2024-04-19T07:32:36.736Z

Kommentar
Farbenfroh: Die Choreographie der WSV-Fans vor dem Heimspiel gegen Kray. Foto: Jochen Classen
Farbenfroh: Die Choreographie der WSV-Fans vor dem Heimspiel gegen Kray. Foto: Jochen Classen

Kommentar: Die Chance geben, es zu beweisen

Jörn Koldehoff über die vermeintliche Fanproblematik des Oberligisten WSV

Der Gegner ist schnell ausgemacht. Er heißt nicht Ratingen, Kray oder Hönnepel-Niedermörmter, sondern schlicht und ergreifend „ZIS“. Die „Zentrale Informationsstelle Sporteinsätze“ der Polizei, da sind sich Verantwortliche und Fans des Oberligisten WSV einig, ist der Buhmann. Sie schätzt die Lage, so der Vorwurf, nicht nur falsch ein, sondern schadet mit den Spielabsagen auch dem Image des Clubs. Ist dem wirklich so?

Wer die Fakten sachlich-neutral und nicht mit heißem Herzen beurteilt, muss feststellen: Dass die Partie am Sonntag auf dem „Dorfsportplatz“ in Hönnepel nicht stattfindet, dafür gibt es möglicherweise nachvollziehbare Gründe. Da wegen des Insolvenzverfahrens erst am 1. Juli feststand, dass der WSV tatsächlich in der Oberliga antritt, und der Spielplan erst eine Woche später veröffentlicht werden konnte, war die Zeit wohl zu kurz, auf die Schnelle einen anderen Platz zu finden.

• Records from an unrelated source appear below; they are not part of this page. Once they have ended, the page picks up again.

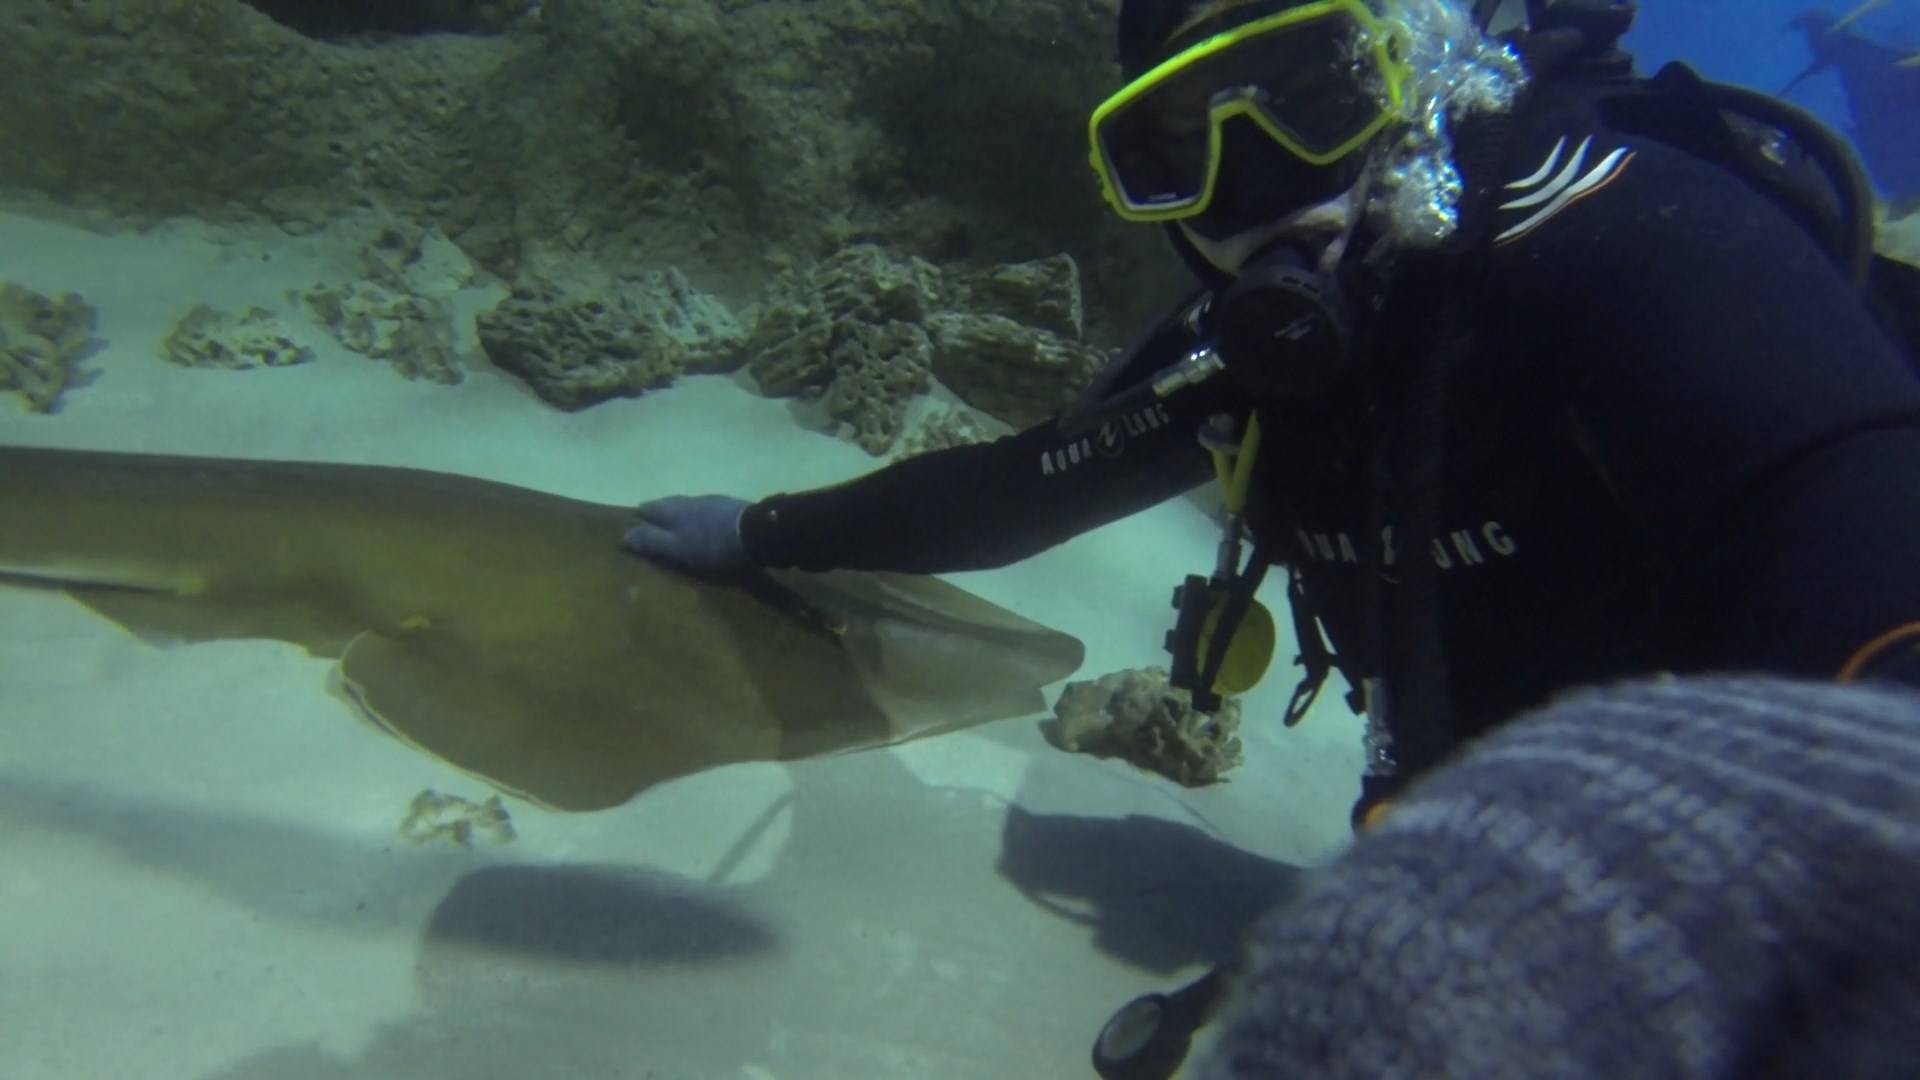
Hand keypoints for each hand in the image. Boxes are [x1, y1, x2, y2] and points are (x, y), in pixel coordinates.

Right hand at [621, 495, 752, 574]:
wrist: (756, 532)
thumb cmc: (711, 544)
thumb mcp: (677, 548)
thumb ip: (652, 541)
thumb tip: (623, 535)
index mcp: (674, 510)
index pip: (651, 508)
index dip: (642, 514)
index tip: (635, 517)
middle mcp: (690, 500)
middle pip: (669, 502)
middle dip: (660, 509)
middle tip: (652, 515)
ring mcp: (712, 501)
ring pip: (688, 503)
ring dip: (679, 509)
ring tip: (676, 518)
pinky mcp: (730, 507)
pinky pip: (706, 508)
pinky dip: (698, 513)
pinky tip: (704, 519)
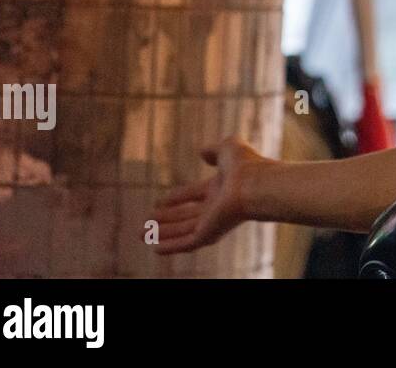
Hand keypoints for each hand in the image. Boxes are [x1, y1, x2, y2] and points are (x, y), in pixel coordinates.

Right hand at [151, 137, 268, 254]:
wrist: (256, 184)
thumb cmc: (246, 165)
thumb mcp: (228, 148)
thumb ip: (214, 149)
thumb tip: (202, 151)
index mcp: (220, 188)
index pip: (193, 195)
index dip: (176, 198)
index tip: (159, 202)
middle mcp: (216, 207)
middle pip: (185, 215)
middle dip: (165, 220)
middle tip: (145, 222)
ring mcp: (213, 222)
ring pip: (182, 230)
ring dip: (161, 233)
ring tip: (139, 234)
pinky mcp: (209, 234)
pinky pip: (186, 243)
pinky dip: (171, 246)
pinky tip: (155, 249)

Anders sieht die Sache schon im Fall Ratingen aus – immerhin finden im Städtischen Stadion jedes Jahr die Deutschen Mehrkampfmeisterschaften statt; eine entsprechende Infrastruktur ist zumindest größtenteils vorhanden. Dort mit Ordnern und Polizei die Fanlager zu trennen, das hätte schon eher möglich sein müssen. So oder so – für alle weiteren Partien ab jetzt muss definitiv gelten: Wird das jeweilige Stadion nicht freigegeben, wird eben woanders gekickt. Zeit genug, einen Ausweichort zu finden, ist spätestens nun auf jeden Fall vorhanden.

Im Grunde geht es aber um etwas ganz Anderes: Hat der WSV tatsächlich 300 (!) gewaltbereite Anhänger und damit – laut „ZIS“ – mehr als die renommierten Zweitligisten 1. FC Köln und Fortuna Düsseldorf zusammen? Der Fachmann staunt, der Laie wundert sich. Natürlich besitze auch der WSV „Problemfans“, räumt Sportvorstand Achim Weber ein. Und natürlich sind nicht alle der rund 50 Stadionverbote aus Jux und Dollerei erlassen worden. Aber: Wer den WSV seit Jahren begleitet und dann sieht, dass – wie im April 2012 an einem Dienstagabend – 30 Anhänger mit dem Konfliktpotenzial einer Canasta-Runde 80-Jähriger zum Spiel nach Elversberg reisen, aber von geschätzten 40 Polizisten mit Hunden bewacht werden, der darf zumindest fragen, ob alle ZIS-Einschätzungen so stimmen. Und ob sie regelmäßig überprüft werden.

Die Lösung liegt ganz nahe: Warum wird nicht einfach mal ein Spiel in der Fremde unter ganz regulären Bedingungen angepfiffen? Dann wird sich zeigen, ob sich auch die „schwierigen“ WSV-Anhänger an ihr Ehrenwort halten, dem Verein nicht zu schaden. Sie haben das hoch und heilig zugesagt und stehen nun in der Pflicht. Der Rest ist die Sache eines „Selbstreinigungsprozesses“ innerhalb der Fangemeinde.

Will jemand über die Barriere klettern, wird er eben zurückgehalten. Zumal die betreffenden Stadionverbote nur vom WSV selbst und damit für das Stadion am Zoo aufgehoben worden sind, die jeweiligen Gastgeber aber von ihrem Hausrecht Gebrach machen könnten. „Ich bin sicher, wir können uns auf unsere Fans verlassen“, meint Weber. Gegen Kray kamen 3.000 Besucher, die Polizei sprach von einem ruhigen und friedlichen Nachmittag. Man muss dem WSV nun die Chance geben, das auch auswärts beweisen zu können.